Bucyrus is a city, without paved roads, in Adams County, North Dakota, United States. The population was 18 at the 2020 census.

The city was founded in 1907 along the Milwaukee Road's transcontinental rail line known as the Pacific Extension. Before being named Bucyrus in 1908, the city was called first Wolf Butte and then Dolan, which was ultimately rejected due to similarity with Doland, South Dakota. The new name Bucyrus was taken from the Bucyrus Company steam shovels used to build the railroad grade within the city.

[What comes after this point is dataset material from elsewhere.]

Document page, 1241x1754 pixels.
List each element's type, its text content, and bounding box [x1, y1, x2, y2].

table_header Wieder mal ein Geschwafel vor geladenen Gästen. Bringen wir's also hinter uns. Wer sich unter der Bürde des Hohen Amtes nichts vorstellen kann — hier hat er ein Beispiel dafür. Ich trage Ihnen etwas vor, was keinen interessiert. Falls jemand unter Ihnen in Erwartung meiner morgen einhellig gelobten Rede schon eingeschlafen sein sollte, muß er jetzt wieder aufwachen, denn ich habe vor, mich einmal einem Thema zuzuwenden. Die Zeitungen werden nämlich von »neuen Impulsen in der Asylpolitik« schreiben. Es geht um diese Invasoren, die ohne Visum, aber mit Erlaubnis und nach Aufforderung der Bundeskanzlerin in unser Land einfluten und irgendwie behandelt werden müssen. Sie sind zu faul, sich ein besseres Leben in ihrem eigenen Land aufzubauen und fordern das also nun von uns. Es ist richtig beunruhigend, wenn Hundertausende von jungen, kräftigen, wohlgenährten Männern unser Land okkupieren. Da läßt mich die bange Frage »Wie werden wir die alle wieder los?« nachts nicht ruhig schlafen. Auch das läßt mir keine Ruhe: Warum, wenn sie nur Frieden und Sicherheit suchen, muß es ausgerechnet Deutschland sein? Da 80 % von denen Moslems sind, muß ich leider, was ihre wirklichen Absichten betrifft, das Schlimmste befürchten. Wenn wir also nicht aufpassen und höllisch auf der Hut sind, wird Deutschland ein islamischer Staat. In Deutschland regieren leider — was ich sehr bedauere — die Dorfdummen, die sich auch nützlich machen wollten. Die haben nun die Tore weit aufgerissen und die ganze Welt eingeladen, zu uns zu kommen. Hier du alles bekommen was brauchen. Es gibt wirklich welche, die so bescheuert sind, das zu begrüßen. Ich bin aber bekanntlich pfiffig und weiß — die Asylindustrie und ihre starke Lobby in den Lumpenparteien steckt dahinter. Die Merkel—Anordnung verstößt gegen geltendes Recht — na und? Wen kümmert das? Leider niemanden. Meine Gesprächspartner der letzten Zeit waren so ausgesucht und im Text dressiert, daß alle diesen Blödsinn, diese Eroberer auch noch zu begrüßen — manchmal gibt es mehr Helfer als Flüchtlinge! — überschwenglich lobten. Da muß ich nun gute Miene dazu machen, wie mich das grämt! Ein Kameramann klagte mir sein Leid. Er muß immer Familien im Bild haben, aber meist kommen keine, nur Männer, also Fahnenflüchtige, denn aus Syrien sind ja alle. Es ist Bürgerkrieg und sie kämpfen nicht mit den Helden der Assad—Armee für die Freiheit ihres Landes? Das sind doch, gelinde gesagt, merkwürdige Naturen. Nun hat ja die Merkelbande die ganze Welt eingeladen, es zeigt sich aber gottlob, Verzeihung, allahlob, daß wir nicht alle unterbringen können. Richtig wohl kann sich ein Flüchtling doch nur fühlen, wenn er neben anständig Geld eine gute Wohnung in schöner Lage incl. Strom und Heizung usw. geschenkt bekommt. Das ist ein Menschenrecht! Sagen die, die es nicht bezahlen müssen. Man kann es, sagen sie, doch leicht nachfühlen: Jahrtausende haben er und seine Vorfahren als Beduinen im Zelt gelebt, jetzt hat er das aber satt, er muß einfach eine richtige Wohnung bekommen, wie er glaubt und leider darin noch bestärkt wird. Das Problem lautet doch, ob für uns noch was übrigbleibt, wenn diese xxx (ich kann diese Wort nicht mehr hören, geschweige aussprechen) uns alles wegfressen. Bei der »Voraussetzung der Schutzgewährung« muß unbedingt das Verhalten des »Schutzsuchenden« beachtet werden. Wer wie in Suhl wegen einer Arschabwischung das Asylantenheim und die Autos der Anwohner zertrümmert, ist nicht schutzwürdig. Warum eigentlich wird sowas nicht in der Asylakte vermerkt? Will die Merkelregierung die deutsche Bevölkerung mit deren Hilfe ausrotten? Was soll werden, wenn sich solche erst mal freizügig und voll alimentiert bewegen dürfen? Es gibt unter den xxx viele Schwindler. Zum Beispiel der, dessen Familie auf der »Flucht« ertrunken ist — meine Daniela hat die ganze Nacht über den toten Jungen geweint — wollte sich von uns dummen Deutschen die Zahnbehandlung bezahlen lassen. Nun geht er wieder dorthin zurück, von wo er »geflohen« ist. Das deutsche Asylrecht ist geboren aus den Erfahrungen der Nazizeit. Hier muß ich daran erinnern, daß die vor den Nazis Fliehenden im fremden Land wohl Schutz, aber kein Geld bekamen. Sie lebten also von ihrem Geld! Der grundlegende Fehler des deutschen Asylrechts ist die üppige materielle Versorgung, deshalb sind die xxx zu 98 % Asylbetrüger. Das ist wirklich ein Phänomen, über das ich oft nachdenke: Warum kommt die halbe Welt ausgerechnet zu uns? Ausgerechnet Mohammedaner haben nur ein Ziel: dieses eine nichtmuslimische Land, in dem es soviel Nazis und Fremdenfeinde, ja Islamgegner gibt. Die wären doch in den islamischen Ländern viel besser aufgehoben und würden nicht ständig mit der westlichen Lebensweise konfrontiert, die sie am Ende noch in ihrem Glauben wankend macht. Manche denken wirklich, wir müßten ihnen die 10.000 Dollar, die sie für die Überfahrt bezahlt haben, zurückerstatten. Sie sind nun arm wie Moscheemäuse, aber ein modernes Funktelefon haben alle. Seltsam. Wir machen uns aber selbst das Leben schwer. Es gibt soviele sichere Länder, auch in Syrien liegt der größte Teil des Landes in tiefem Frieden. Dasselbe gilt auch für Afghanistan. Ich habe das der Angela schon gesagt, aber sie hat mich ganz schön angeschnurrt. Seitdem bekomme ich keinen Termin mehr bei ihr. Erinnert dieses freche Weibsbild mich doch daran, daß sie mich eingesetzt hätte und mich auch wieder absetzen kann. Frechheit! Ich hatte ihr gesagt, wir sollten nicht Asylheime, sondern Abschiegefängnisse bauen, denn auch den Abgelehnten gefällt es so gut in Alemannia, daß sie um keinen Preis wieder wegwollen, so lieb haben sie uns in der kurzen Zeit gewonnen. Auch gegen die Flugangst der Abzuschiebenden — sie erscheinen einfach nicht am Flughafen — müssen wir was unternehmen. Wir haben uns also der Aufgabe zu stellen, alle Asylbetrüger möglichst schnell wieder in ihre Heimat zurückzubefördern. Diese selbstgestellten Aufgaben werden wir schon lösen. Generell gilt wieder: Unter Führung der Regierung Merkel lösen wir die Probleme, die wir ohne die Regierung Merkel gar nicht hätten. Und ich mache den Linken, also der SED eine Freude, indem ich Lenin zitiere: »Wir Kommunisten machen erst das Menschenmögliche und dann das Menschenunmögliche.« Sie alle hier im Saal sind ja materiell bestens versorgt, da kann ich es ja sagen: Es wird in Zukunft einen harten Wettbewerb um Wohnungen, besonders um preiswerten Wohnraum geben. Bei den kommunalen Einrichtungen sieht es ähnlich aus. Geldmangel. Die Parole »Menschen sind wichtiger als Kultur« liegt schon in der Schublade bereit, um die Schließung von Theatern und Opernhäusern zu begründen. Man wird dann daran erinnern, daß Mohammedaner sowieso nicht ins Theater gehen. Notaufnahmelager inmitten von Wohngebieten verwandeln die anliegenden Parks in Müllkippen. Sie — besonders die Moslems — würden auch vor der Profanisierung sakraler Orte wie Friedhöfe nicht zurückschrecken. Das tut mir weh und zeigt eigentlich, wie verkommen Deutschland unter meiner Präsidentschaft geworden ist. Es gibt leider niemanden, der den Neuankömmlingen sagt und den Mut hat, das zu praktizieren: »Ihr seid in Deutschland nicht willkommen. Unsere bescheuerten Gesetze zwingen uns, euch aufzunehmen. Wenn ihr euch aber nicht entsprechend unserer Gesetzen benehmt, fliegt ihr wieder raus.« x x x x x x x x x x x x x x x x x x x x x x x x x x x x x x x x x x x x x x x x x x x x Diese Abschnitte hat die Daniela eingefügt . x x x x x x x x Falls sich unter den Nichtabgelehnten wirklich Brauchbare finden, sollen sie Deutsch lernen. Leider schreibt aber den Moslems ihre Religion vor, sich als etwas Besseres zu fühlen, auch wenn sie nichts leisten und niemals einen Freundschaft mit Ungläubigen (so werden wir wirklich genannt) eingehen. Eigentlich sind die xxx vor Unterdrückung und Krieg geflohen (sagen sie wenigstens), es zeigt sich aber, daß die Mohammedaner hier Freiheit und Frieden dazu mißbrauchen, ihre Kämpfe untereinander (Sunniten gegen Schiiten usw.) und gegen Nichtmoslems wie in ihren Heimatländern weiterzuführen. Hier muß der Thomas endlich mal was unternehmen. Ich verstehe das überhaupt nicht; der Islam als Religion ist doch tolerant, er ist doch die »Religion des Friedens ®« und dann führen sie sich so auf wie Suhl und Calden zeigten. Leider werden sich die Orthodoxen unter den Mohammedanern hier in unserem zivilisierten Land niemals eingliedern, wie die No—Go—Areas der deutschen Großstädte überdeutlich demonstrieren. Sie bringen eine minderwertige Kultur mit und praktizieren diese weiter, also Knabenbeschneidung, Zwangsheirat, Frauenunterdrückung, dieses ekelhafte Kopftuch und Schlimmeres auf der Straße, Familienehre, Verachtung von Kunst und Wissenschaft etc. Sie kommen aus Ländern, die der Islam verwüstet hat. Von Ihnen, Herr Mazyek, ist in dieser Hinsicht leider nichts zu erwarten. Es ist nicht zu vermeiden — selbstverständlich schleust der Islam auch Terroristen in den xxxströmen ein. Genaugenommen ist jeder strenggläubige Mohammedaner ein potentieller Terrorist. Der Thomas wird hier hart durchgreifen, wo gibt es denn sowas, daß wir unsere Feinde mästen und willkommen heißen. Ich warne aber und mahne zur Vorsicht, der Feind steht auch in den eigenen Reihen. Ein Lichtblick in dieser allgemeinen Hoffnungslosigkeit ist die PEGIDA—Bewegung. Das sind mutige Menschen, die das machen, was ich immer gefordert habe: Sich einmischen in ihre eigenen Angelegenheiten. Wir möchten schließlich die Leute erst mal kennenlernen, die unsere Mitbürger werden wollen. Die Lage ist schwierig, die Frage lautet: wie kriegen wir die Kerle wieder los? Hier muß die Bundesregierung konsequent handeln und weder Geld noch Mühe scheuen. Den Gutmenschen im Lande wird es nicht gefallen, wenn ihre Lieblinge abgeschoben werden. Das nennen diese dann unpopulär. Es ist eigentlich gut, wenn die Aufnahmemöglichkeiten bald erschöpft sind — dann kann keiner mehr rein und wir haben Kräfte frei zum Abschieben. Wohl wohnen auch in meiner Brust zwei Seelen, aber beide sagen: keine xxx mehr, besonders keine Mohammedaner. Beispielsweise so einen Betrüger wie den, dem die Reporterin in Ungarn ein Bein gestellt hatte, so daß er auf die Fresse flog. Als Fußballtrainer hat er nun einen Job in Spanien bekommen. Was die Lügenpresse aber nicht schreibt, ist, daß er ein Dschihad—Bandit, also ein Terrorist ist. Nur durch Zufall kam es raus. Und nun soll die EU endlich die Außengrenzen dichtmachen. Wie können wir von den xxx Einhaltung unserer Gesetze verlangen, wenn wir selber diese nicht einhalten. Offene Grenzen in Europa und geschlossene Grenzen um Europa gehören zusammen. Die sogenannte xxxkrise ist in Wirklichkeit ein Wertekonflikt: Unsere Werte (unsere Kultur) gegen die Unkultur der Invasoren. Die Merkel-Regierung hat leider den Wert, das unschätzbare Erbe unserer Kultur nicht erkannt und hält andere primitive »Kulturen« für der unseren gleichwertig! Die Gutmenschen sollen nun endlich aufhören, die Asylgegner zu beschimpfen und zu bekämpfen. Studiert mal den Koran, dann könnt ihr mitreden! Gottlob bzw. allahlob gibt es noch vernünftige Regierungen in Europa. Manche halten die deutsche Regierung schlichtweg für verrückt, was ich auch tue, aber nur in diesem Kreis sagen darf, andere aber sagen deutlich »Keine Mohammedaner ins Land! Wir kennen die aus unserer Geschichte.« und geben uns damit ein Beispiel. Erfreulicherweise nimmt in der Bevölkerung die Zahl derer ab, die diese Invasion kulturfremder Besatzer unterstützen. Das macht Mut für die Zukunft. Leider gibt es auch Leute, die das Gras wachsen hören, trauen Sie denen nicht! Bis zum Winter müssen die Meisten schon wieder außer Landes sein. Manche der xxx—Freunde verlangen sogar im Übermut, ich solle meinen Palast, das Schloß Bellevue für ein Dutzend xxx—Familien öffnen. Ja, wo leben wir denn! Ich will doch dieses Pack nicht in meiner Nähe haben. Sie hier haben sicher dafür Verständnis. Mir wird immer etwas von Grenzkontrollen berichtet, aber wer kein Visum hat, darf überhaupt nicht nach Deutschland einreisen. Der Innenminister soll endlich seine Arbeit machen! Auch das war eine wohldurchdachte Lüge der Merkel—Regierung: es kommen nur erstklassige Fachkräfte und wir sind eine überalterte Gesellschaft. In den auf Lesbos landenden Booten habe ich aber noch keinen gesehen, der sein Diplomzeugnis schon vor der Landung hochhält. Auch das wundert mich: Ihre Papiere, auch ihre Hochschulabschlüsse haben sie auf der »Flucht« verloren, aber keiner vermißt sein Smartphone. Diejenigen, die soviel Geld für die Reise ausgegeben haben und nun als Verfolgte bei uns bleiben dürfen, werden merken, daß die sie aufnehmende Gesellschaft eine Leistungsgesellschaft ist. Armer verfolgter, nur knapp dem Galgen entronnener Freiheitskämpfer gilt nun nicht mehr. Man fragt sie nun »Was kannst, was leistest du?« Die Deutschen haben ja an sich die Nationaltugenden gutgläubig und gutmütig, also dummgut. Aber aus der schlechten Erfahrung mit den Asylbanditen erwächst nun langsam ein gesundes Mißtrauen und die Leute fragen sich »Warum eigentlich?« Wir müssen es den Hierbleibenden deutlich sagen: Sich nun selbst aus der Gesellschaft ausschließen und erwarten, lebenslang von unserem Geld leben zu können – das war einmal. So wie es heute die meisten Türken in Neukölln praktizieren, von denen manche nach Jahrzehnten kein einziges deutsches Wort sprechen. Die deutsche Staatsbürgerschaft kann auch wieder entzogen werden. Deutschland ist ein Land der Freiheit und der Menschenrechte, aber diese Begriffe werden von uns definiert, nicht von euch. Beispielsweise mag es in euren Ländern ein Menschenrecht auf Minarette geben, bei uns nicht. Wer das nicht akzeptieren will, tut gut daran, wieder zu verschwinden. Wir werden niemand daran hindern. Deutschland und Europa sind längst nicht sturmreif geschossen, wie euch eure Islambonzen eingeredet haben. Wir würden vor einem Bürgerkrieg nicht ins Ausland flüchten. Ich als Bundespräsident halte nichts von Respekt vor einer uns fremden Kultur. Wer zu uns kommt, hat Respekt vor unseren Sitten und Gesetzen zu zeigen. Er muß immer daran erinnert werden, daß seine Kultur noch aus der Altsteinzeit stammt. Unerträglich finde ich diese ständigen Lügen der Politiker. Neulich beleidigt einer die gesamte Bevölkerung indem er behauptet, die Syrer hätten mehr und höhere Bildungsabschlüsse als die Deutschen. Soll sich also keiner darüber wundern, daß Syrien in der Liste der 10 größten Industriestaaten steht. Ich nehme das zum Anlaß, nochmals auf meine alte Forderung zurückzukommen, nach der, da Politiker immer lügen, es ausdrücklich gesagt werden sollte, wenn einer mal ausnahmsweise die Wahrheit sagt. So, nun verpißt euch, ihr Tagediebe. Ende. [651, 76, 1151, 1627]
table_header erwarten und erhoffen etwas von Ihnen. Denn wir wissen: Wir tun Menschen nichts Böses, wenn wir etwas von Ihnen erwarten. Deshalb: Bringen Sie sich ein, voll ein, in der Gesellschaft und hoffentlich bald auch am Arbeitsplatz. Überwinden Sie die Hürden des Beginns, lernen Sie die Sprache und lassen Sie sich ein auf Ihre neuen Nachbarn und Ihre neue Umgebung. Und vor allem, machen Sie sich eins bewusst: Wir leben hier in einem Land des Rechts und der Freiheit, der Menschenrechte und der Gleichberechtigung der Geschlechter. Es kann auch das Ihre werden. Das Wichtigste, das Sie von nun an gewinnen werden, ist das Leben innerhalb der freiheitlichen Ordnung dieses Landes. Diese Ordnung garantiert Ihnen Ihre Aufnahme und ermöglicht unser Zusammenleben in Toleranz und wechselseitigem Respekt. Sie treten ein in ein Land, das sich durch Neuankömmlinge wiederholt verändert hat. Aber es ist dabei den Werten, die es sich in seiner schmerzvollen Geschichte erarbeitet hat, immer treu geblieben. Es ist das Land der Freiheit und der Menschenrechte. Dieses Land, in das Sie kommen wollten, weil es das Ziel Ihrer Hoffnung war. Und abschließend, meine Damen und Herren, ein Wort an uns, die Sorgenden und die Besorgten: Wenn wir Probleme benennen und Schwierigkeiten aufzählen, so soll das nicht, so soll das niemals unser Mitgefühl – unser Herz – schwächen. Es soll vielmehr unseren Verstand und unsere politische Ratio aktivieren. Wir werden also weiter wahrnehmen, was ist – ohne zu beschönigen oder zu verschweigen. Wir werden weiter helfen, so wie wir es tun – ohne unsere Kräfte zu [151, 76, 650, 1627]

In 1922 a cyclone hit and destroyed the home of the Herbert and Ruth Spencer family in Bucyrus, killing three and injuring three. After the storm, the surviving family members could not find the baby, Shirley, 13 months old. A search party finally found baby Shirley the next day, sleeping soundly among bricks from the chimney in a wheat field half a mile from the home. For the rest of her life, Shirley Spencer was known as "the Cyclone Baby."

The town was struck by a wind-fueled wildfire on October 18, 2012. Much of the town was destroyed and 26 people were displaced.

==Geography==
According to the United States Census Bureau, the city has a total area of 0.35 sqmi, all land.

==Demographics==

Historical population
| Census | Pop. | Note | %± |
| 1920 | 113 |  | — |
| 1930 | 124 |  | 9.7% |
| 1940 | 117 |  | −5.6% |
| 1950 | 111 |  | −5.1% |
| 1960 | 60 |  | −45.9% |
| 1970 | 42 |  | −30.0% |
| 1980 | 32 |  | −23.8% |
| 1990 | 22 |  | −31.2% |
| 2000 | 26 |  | 18.2% |
| 2010 | 27 |  | 3.8% |
| 2020 | 18 |  | −33.3% |
| 2024 (est.) | 15 |  | −16.7% |
U.S. Decennial Census 2020 Census

===2010 census===
As of the census of 2010, there were 27 people, 11 households, and 8 families residing in the city. The population density was 77.1 PD/sqmi. There were 17 housing units at an average density of 48.6 /sqmi. The racial makeup of the city was 100.0% White.

There were 11 households, of which 27.3% had children under the age of 18 living with them, 63.6% were married couples living together, 9.1% had a female householder with no husband present, and 27.3% were non-families. 27.3% of all households were made up of individuals, and 9.1% had someone living alone who was 65 years of age or older. The average household size was 2.45 and the average family size was 3.00.

The median age in the city was 35.5 years. 29.6% of residents were under the age of 18; 3.7% were between the ages of 18 and 24; 22.2% were from 25 to 44; 25.9% were from 45 to 64; and 18.5% were 65 years of age or older. The gender makeup of the city was 48.1% male and 51.9% female.

===2000 census===
As of the census of 2000, there were 26 people, 14 households, and 7 families residing in the city. The population density was 75.6 PD/sqmi. There were 16 housing units at an average density of 46.5 /sqmi. The racial makeup of the city was 100.00% White.

There were 14 households, out of which 7.1% had children under the age of 18 living with them, 42.9% were married couples living together, 7.1% had a female householder with no husband present, and 42.9% were non-families. 28.6% of all households were made up of individuals, and 7.1% had someone living alone who was 65 years of age or older. The average household size was 1.86 and the average family size was 2.25.

In the city, the population was spread out, with 3.8% under the age of 18, 15.4% from 18 to 24, 19.2% from 25 to 44, 46.2% from 45 to 64, and 15.4% who were 65 years of age or older. The median age was 49 years. For every 100 females, there were 116.7 males. For every 100 females age 18 and over, there were 108.3 males.

The median income for a household in the city was $32,250, and the median income for a family was $32,000. Males had a median income of $27,500 versus $21,250 for females. The per capita income for the city was $16,539. None of the population and none of the families were below the poverty line.